Fotografie, installazioni e video per raccontare la crisi dei rifugiati e la sfida delle problematiche abitative nella mostra in corso al MoMA
Al mondo sono oltre 65 milioni i richiedenti asilo, rifugiati e sfollati interni, per i quali rifugio vuol dire fuga e costante movimento. Partendo da quest’idea Sean Anderson ha realizzato la mostra Insecurities: Tracing Displacement and Shelter visitabile fino al 22 gennaio al Museum of modern art (MoMA) di New York.
L’esposizione esplora i modi in cui l’architettura contemporanea e il design hanno declinato l’idea di rifugio a seguito dell’emergenza globale che ha coinvolto i rifugiati. I campi, una volta considerati insediamenti temporanei, sono infatti diventati posti nei quali indagare come i diritti umani s’intersechino con la creazione di città. La mostra espone progetti sviluppati nei campi profughi di tutto il mondo, dallo Sri Lanka all’Iraq fino a Lampedusa.
L’architettura transitoria come sfida per restare umani
I campi informali sono esempi di un’architettura transitoria e in continua trasformazione. Si tratta di luoghi nei quali s’incontrano differenti nazionalità, culture e religioni, costantemente alla ricerca di nuovi equilibri.

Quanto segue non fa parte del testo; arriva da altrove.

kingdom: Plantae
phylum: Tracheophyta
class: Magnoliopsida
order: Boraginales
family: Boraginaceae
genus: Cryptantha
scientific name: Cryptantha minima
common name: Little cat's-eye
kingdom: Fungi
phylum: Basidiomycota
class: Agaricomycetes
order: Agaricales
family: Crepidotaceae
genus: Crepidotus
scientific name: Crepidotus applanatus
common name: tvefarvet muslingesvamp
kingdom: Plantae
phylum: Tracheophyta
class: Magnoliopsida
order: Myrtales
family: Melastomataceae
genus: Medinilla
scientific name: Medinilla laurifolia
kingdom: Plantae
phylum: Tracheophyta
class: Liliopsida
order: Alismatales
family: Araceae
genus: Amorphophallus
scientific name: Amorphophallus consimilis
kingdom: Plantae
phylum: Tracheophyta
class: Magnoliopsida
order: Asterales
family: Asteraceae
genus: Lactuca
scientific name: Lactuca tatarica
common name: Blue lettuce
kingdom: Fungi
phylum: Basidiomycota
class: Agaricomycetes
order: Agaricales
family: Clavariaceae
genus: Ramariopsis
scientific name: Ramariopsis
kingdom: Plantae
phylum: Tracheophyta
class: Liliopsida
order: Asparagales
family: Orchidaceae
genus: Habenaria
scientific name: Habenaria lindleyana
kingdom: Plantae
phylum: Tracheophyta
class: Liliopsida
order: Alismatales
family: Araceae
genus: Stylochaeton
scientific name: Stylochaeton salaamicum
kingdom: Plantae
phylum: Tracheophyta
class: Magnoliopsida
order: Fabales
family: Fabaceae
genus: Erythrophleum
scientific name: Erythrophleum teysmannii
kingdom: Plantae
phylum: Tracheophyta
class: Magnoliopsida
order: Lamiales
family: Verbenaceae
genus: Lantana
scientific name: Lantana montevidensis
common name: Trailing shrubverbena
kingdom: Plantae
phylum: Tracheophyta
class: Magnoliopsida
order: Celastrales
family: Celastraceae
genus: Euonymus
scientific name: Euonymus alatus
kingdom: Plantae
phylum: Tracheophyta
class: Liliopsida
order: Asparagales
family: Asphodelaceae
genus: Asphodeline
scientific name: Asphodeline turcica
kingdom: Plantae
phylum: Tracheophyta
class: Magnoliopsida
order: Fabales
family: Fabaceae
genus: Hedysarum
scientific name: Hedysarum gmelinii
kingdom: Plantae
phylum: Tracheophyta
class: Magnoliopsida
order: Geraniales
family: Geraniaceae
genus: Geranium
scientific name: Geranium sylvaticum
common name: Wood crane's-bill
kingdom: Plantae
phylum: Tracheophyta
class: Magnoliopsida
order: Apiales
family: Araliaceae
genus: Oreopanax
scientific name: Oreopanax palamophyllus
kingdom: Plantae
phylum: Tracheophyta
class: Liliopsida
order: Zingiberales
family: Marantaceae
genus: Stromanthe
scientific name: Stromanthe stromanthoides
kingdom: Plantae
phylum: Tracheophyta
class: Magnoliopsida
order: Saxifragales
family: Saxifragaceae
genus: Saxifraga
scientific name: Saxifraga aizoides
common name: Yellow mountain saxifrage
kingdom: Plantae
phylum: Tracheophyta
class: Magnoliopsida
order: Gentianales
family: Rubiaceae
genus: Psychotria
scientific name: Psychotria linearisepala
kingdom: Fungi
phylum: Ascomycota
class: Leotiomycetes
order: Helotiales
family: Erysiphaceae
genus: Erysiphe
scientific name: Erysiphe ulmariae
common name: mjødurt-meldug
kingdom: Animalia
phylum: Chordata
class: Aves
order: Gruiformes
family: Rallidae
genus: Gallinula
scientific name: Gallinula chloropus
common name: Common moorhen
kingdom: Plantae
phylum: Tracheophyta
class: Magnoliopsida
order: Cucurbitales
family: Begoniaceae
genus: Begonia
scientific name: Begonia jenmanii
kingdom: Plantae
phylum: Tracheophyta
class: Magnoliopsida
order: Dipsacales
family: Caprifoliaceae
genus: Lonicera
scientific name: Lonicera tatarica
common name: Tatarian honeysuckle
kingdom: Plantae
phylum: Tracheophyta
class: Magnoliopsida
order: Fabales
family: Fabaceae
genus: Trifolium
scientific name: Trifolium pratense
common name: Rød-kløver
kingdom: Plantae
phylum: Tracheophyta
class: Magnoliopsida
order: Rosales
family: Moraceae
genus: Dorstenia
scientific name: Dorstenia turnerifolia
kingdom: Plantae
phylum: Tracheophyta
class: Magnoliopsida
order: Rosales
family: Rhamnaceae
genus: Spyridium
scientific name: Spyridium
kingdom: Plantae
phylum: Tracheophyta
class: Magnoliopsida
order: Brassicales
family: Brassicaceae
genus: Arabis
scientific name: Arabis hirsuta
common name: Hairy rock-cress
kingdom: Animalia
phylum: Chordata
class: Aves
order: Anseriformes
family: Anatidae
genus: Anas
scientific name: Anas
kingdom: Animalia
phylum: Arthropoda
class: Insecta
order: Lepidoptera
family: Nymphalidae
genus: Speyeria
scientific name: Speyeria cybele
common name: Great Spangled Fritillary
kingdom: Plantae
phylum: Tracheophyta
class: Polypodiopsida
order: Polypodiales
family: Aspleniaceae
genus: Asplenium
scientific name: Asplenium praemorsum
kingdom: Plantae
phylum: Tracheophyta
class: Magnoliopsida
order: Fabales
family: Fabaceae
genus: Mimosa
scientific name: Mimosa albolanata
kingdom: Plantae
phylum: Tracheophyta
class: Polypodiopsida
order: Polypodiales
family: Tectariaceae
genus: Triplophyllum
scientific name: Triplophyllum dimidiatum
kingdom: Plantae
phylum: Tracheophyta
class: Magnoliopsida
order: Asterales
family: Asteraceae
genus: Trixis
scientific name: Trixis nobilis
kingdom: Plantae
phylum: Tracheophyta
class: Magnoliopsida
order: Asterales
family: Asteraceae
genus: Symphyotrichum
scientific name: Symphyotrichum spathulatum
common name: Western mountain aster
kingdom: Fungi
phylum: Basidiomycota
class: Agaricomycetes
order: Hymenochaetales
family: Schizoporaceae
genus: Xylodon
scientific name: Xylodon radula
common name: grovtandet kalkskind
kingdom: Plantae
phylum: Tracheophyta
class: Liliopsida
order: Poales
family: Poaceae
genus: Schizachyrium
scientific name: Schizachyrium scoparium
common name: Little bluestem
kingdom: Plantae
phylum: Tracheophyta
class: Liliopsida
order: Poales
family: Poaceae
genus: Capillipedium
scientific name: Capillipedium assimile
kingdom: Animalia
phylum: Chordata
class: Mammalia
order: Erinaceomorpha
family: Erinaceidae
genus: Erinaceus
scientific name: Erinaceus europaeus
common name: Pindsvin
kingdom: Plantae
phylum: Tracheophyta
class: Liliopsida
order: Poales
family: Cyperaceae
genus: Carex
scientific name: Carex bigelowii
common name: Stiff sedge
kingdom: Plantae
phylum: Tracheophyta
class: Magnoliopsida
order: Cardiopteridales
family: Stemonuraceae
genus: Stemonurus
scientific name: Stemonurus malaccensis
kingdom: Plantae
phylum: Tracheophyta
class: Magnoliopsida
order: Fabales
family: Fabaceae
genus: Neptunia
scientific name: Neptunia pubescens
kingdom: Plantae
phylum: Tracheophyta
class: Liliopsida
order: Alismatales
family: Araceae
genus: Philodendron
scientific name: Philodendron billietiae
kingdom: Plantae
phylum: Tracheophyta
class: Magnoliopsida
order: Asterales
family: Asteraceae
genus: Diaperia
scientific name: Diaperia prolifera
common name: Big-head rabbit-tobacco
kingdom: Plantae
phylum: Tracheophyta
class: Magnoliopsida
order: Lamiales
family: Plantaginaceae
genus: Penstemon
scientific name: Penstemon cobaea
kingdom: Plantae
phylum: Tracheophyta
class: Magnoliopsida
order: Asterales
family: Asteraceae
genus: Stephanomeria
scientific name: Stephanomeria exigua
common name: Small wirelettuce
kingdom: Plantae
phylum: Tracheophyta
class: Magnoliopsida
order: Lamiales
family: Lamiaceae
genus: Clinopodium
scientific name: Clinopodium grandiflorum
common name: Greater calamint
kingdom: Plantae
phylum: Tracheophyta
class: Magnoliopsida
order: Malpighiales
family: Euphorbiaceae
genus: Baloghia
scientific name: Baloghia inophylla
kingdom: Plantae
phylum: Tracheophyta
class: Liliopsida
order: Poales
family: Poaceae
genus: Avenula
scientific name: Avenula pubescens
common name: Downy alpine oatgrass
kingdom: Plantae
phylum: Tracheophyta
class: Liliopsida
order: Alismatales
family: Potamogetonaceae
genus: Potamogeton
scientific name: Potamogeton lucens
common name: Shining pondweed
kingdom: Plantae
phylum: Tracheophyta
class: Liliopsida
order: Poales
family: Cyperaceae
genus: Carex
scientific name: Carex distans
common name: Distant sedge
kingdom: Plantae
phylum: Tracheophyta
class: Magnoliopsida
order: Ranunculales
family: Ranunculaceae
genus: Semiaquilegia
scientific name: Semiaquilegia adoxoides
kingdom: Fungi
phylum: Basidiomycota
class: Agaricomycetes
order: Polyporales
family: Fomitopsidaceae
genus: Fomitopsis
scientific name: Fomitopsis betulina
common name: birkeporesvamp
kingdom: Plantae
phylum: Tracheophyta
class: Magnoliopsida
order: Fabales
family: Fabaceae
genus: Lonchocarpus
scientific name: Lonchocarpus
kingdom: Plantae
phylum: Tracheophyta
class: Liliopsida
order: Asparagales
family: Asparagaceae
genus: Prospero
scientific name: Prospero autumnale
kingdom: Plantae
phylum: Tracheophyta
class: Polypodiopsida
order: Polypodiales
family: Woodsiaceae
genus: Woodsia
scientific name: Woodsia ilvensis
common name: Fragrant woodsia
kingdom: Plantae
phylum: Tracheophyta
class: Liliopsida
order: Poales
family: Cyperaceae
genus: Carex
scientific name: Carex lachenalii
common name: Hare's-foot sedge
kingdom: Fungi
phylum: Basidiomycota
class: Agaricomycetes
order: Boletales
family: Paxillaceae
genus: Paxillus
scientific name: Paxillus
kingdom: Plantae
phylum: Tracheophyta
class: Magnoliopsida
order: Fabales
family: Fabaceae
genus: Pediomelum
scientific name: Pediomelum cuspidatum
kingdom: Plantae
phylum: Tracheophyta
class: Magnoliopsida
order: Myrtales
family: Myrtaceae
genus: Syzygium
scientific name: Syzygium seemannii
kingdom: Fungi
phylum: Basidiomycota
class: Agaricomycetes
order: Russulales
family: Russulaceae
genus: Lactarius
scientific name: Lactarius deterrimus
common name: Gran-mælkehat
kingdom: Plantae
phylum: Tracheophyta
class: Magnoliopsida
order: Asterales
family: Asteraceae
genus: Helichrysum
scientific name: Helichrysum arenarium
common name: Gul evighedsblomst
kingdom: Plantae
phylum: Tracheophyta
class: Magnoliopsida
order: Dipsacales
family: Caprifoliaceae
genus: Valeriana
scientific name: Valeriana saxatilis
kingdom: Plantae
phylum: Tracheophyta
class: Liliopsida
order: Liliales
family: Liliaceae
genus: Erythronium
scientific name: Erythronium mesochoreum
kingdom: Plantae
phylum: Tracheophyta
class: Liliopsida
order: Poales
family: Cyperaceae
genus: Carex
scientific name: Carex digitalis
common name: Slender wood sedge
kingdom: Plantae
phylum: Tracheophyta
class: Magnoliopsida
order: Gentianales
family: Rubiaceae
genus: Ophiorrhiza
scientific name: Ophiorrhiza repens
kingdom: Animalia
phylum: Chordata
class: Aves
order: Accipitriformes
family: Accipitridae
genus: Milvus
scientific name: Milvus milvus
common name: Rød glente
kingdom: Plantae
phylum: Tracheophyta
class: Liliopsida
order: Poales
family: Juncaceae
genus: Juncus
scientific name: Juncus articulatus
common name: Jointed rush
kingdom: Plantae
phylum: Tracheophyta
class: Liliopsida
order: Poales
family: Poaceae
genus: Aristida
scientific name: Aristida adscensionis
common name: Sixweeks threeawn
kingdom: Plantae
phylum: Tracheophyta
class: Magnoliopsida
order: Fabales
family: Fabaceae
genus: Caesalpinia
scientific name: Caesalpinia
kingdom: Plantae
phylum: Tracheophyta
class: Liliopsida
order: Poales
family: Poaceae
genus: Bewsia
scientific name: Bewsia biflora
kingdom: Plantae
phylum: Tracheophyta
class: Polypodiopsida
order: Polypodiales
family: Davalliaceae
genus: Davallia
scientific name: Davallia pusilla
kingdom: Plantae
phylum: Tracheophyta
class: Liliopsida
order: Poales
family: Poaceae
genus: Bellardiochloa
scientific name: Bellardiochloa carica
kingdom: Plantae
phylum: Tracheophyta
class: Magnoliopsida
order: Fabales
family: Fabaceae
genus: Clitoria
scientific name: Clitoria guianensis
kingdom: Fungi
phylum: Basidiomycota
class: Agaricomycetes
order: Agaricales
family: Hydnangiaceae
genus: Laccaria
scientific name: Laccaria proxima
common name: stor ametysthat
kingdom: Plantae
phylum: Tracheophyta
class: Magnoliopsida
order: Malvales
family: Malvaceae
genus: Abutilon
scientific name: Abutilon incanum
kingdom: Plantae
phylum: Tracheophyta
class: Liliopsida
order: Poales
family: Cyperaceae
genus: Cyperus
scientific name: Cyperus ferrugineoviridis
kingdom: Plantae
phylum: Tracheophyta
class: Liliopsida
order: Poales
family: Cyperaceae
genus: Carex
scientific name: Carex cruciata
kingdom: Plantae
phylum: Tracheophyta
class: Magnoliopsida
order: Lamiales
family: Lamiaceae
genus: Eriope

I campi sono quindi interpretabili come piccole città in scala, sfida alla quale la mostra ha cercato di rispondere, pensando alle diverse esigenze degli abitanti dei campi, dalla scuola ai servizi sanitari.
In quest’ottica, fotografie, installazioni e video che compongono l’esposizione al MoMA sono uno punto di partenza di analisi e riflessione, perché, secondo Andersen «l’architettura e il design sono la cartina tornasole che testa la nostra identità, il nostro essere umani».
La mostra è parte della serie di progetti del MoMA “Citizens and Borders” relativi ai lavori che offrono, nella collezione, una prospettiva critica delle storie di migrazione, territorio e trasferimenti.
La foto in evidenza è di Brendan Bannon. Ifo 2, Dadaab Refugee Camp. 2011.